Task prompt: Produce an exact transcription of the data, with the images left out.

++++++

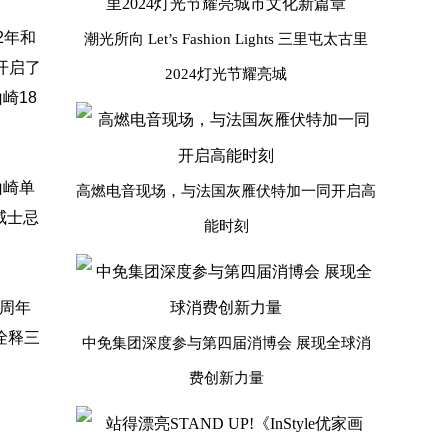
2年和
潮光所向 Let’s Fashion Lights 三里屯太古里
开启了
2024灯光节耀亮城
崎18
山崎单
高燃电音现场，与法国灰雁伏特加一同开启高
威士忌
能时刻
0周年
诠释三
中免集团深度参与第四届消博会 展现全球消
费创新力量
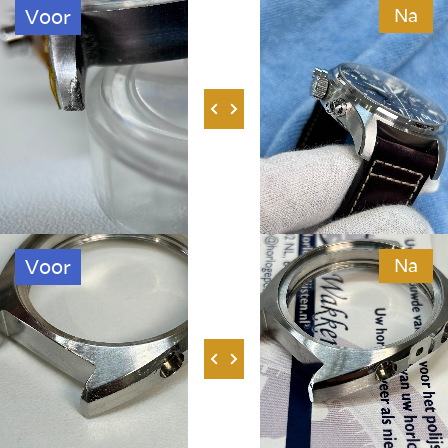
Voor
Na
Voor
Na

++++++

Response to this exercise:
2年和
潮光所向 Let’s Fashion Lights 三里屯太古里
开启了
2024灯光节耀亮城
崎18
山崎单
高燃电音现场，与法国灰雁伏特加一同开启高
威士忌
能时刻
0周年
诠释三
中免集团深度参与第四届消博会 展现全球消
费创新力量
Voor
Na
Voor
Na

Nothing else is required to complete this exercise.